**Text shown:**
[start]

Children are not relegated to a child-only world nor deemed too fragile to engage in difficult tasks

Monday, August 14th, 2023

Contemporary parenting in postindustrial societies is characterised by the idea that early childhood experiences are key to successful cognitive and emotional development:

The idea of parental influence is nothing new and, at a first glance, it seems rather banal: who wouldn’t agree, after all, that parents have some sort of influence over their children’s development? However, contemporary parenting (call it what you like: responsive parenting, natural parenting, attachment parenting) goes beyond this simple claim: it suggests that caretakers’ actions have an enormous, long-lasting influence on a child’s emotional and cognitive development. Everything you do – how much you talk to your children, how you feed them, the way you discipline them, even how you put them to bed – is said to have ramifications for their future wellbeing.

This sense of determinism feeds the idea of providing the child with a very specific type of care. As a document on childcare from the World Health Organization (WHO) puts it, parents are supposed to be attentive, proactive, positive and empathetic. Another WHO document lists specific behaviours to adopt: early physical contact between the baby and the mother, repeated eye contact, constant physical closeness, immediate responsiveness to infant’s crying, and more. As the child grows older, the practices change (think of parent-child play, stimulating language skills), yet the core idea remains the same: your child’s physical and emotional needs must be promptly and appropriately responded to, if she is to have an optimal development and a happy, successful life.

[end]

**Data extract:**
[start]

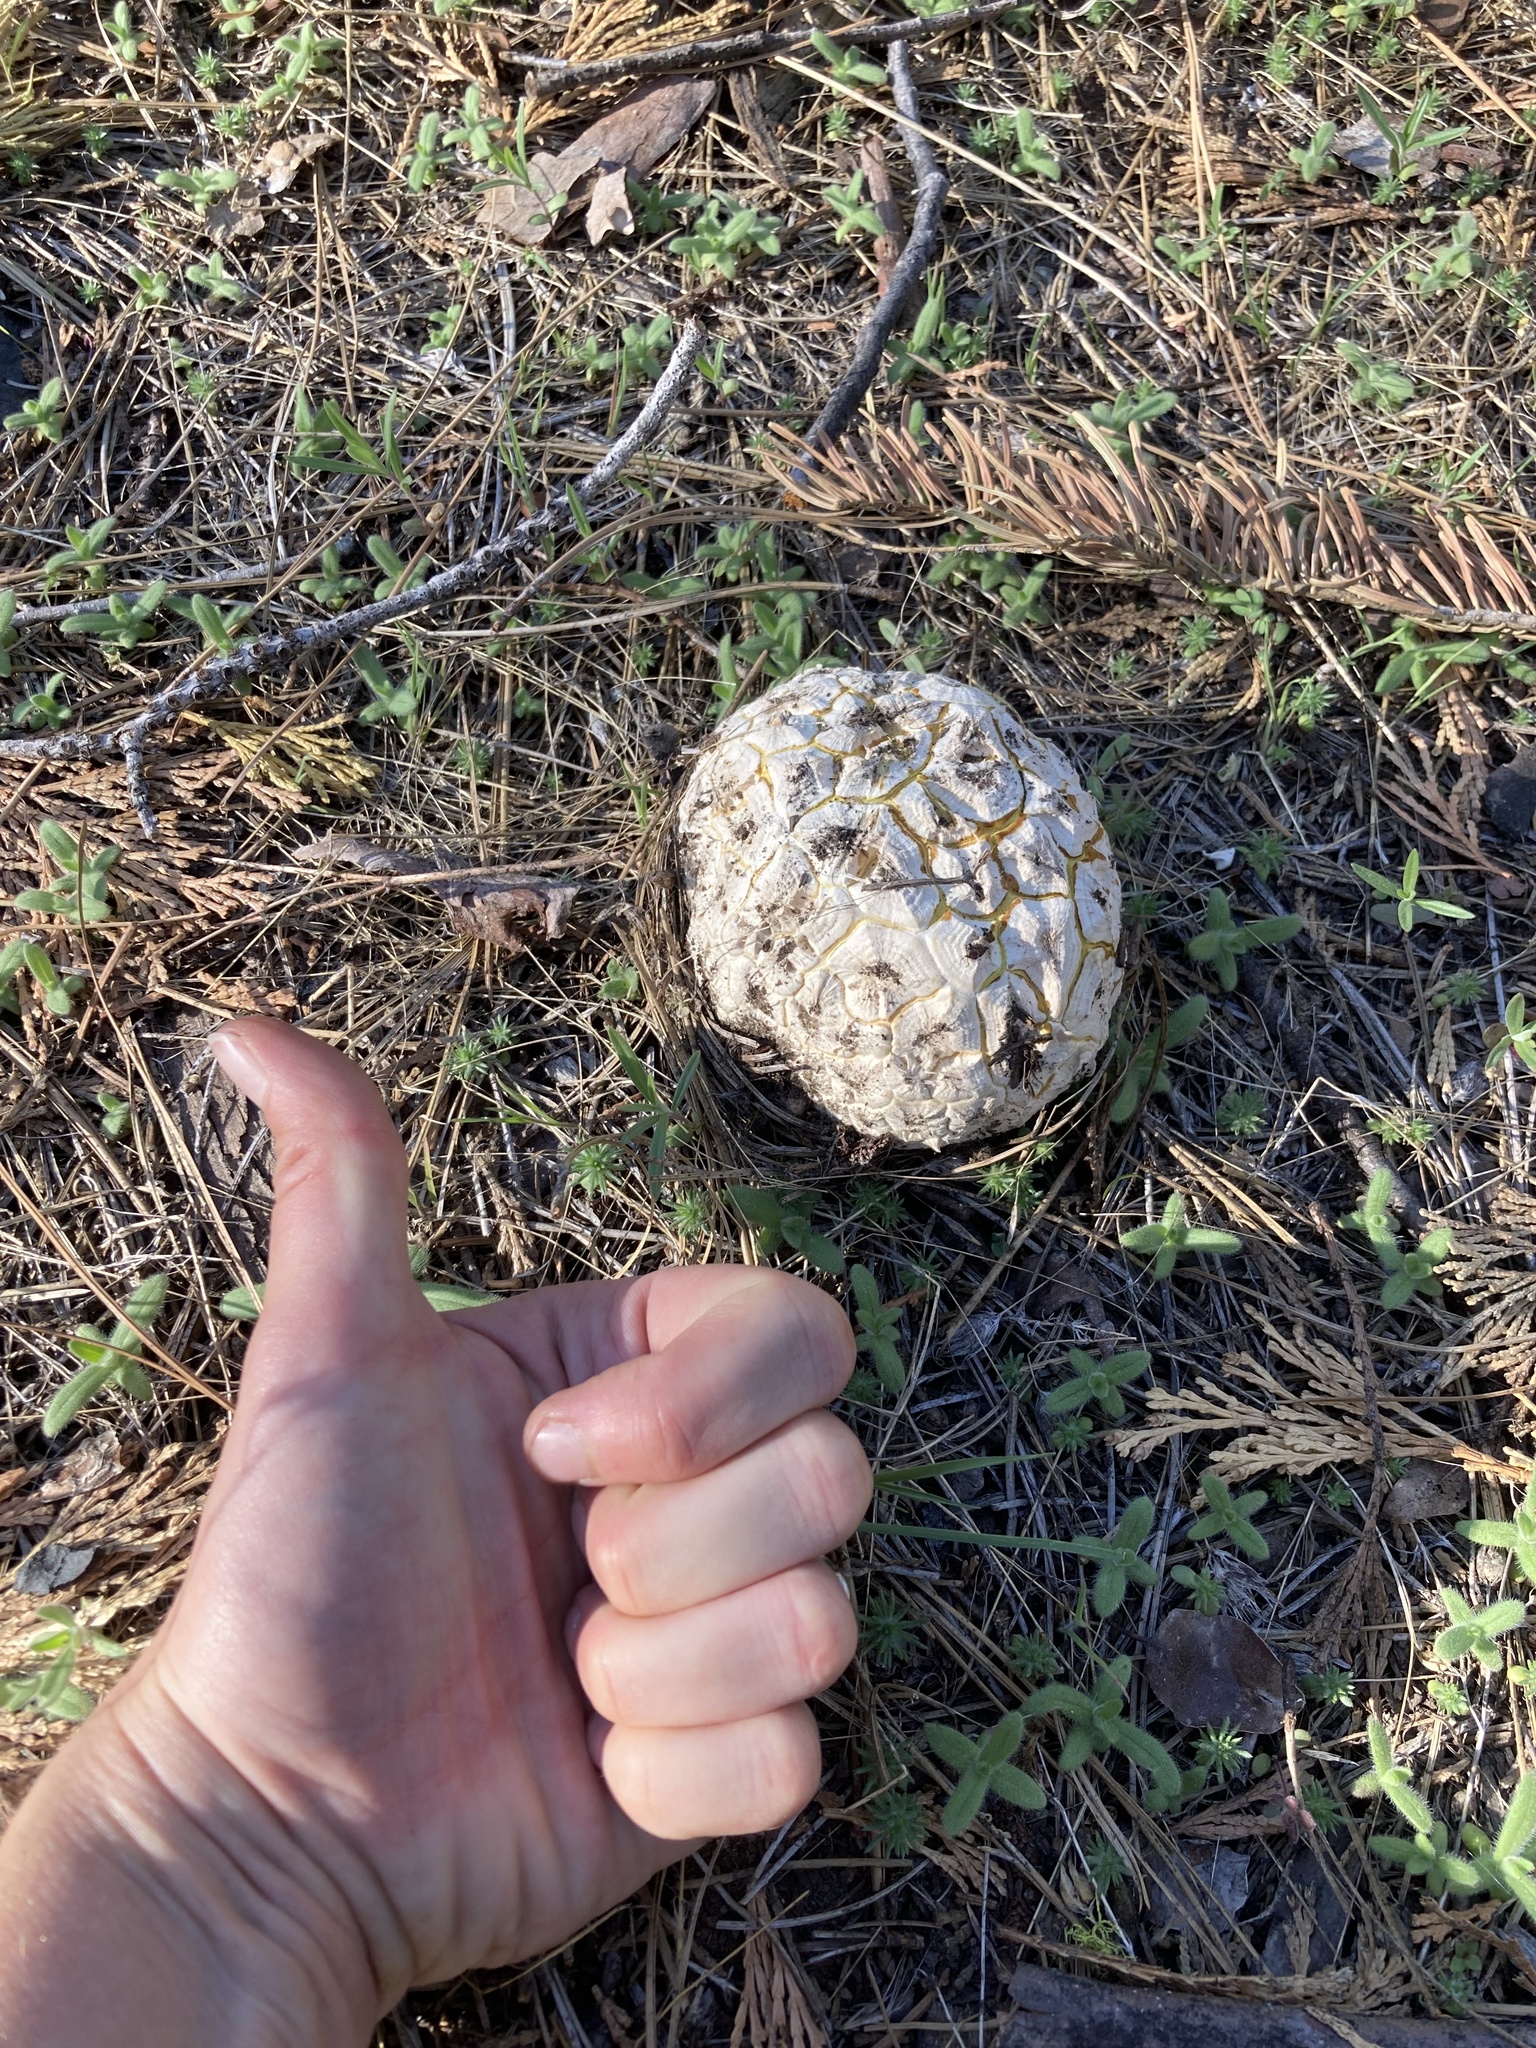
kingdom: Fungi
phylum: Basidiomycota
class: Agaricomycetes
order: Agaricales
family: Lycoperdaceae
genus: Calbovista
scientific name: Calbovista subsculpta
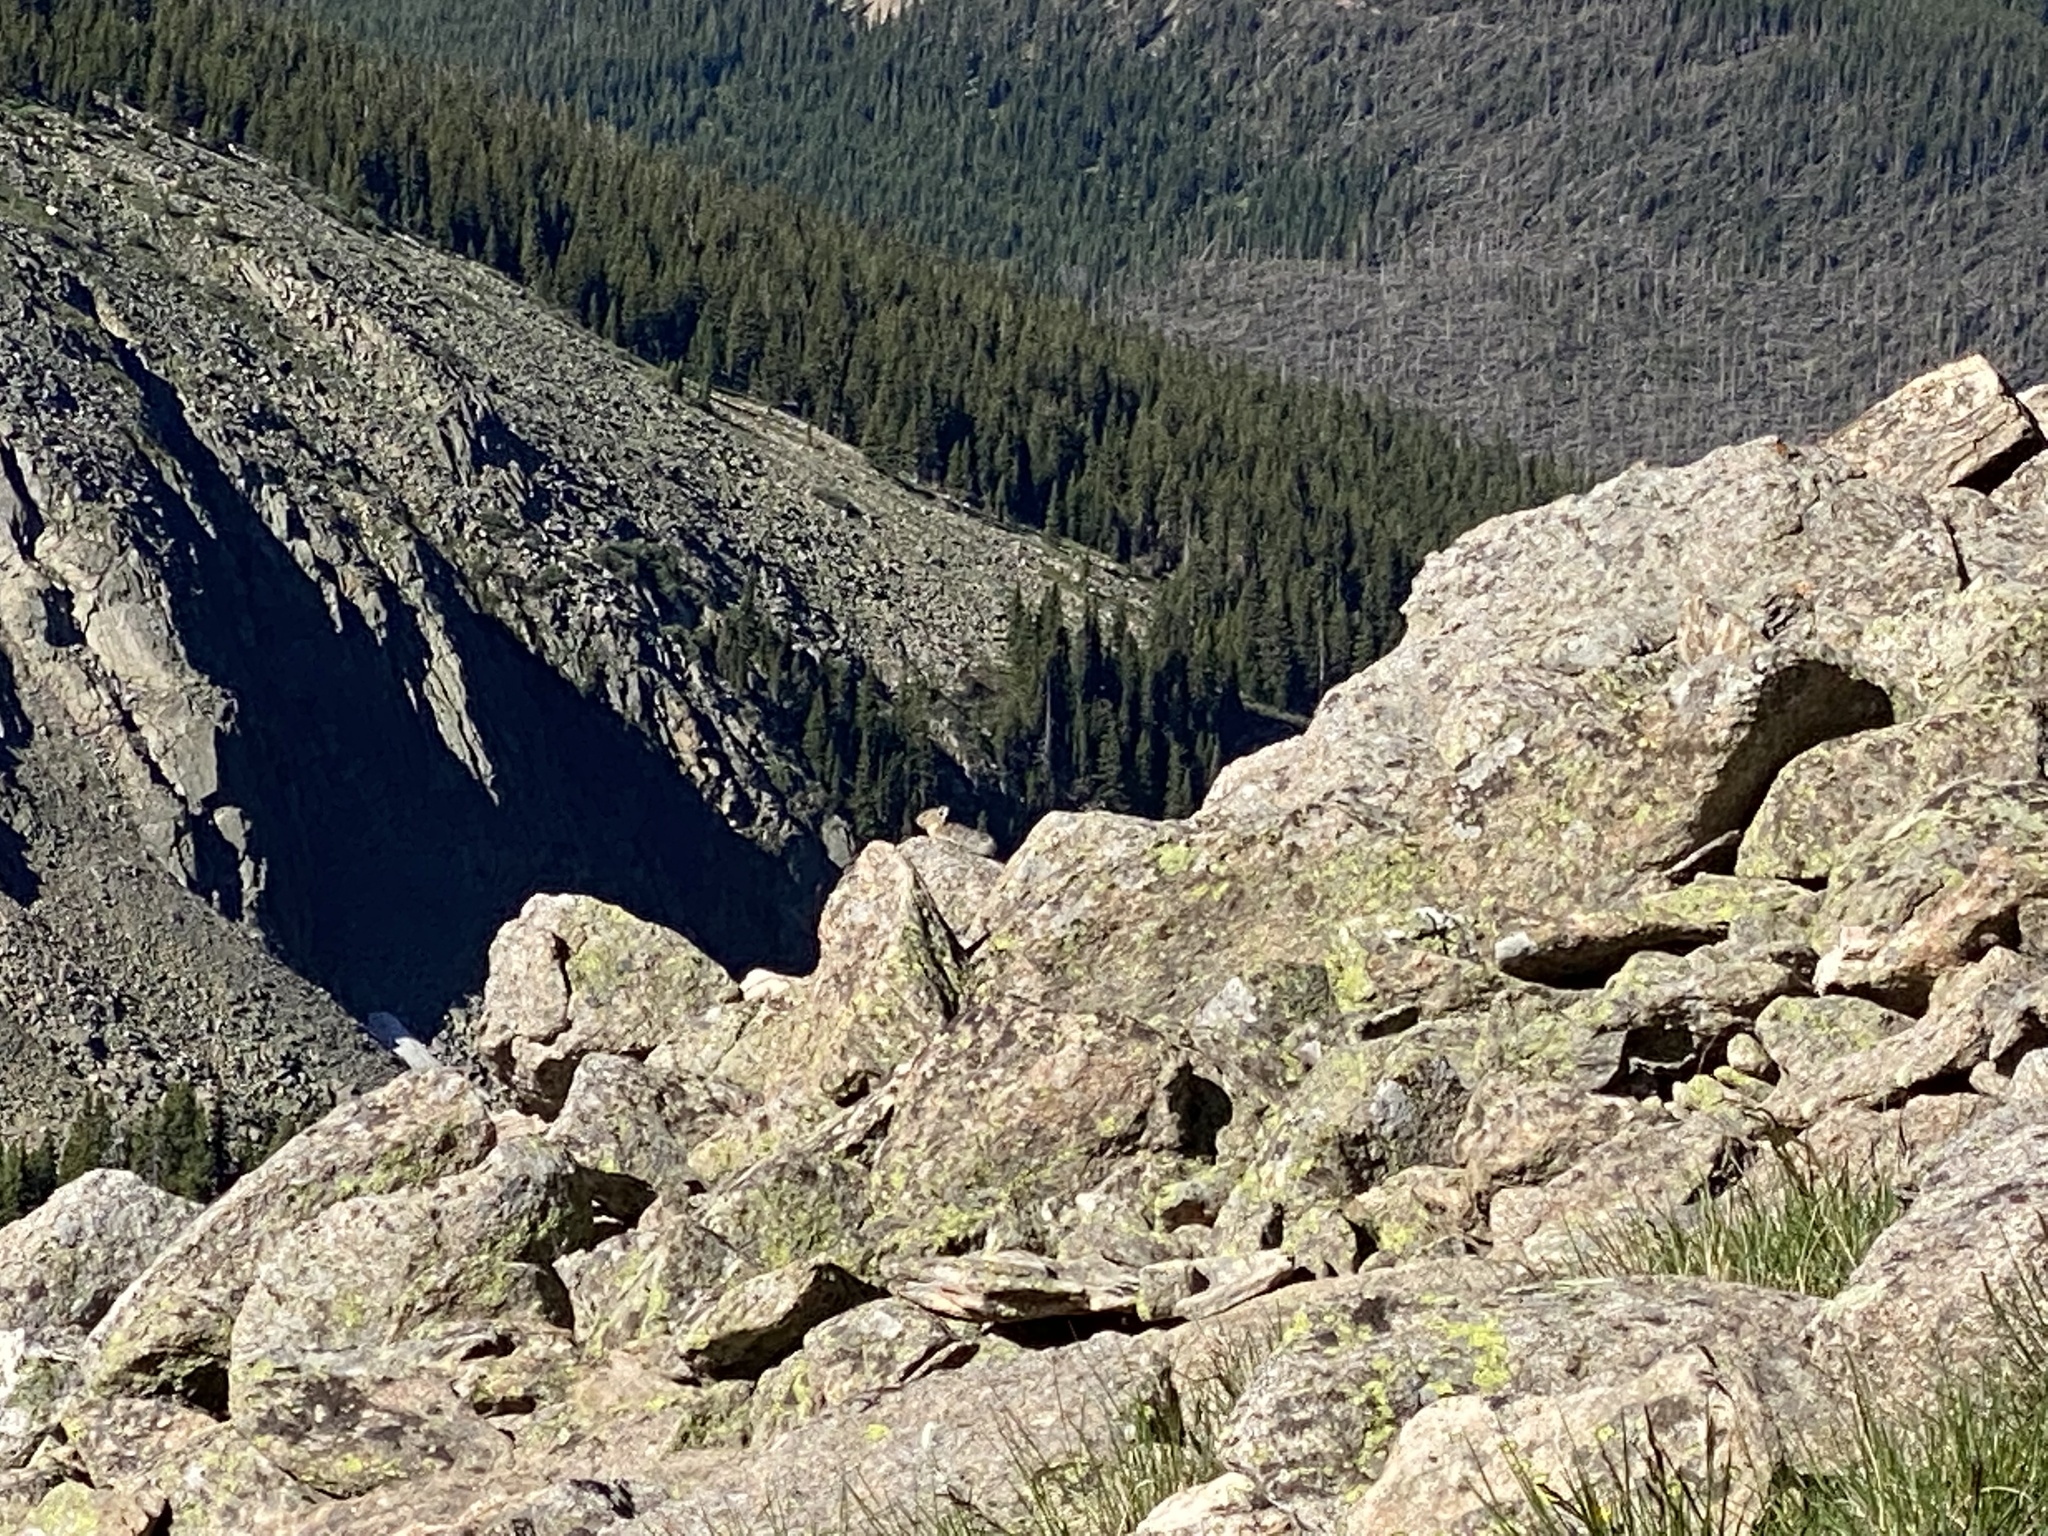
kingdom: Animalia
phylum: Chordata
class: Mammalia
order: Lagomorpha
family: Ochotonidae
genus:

[end]

**Directive 1:**
Copy the section of the parenting text that starts at "Contemporary parenting in" and ends at "their future wellbeing.".
**Directive 2:**
Carry on the text about contemporary parenting from its last sentence.

**Expected output 1:**
Contemporary parenting in postindustrial societies is characterised by the idea that early childhood experiences are key to successful cognitive and emotional development:

The idea of parental influence is nothing new and, at a first glance, it seems rather banal: who wouldn’t agree, after all, that parents have some sort of influence over their children’s development? However, contemporary parenting (call it what you like: responsive parenting, natural parenting, attachment parenting) goes beyond this simple claim: it suggests that caretakers’ actions have an enormous, long-lasting influence on a child’s emotional and cognitive development. Everything you do – how much you talk to your children, how you feed them, the way you discipline them, even how you put them to bed – is said to have ramifications for their future wellbeing.

**Expected output 2:**
Like other such parents, in the first few postpartum months I also engaged, rather unreflectively, in this craze. However, when my son was four months old, during a period ridden with chaos, parental anxiety, sleep deprivation and mental fogginess, my husband and I made the decision to leave Europe. We packed our clothes and a few other things and hopped on a flight to Ecuador. Our final destination: a small Runa Indigenous village of about 500 people in the Ecuadorian Amazon. Our decision wasn’t as mad as it sounds. The Ecuadorian Amazon is where my husband grew up and where his family currently lives. It is also the place where I have been doing research for more than a decade. We wanted to introduce our newborn to our family and friends in the village, and we didn’t think twice before going. I could not yet imagine the repercussions this decision would have on me, both as a mother and as a scholar.

In the first weeks of our stay in my husband’s village, family and neighbours quietly observed how I took care of my son. He was never out of my sight, I was there always for him, promptly responding to (and anticipating) any of his needs. If he wanted to be held or breastfed, I would interrupt any activity to care for him. If he cried in the hammock, I quickly ran to soothe his cries. Our closeness soon became the subject of humour, and then, as the months passed, of growing concern. Nobody ever said anything explicitly to me or my husband. Most Runa Indigenous people – the community to which my husband belongs – are deeply humble and profoundly dislike to tell others how to behave. Yet it became clear that my family and neighbours found my behaviour bizarre, if not at times utterly disconcerting. I did not really understand their surprise nor did I, in the beginning, give it too much thought.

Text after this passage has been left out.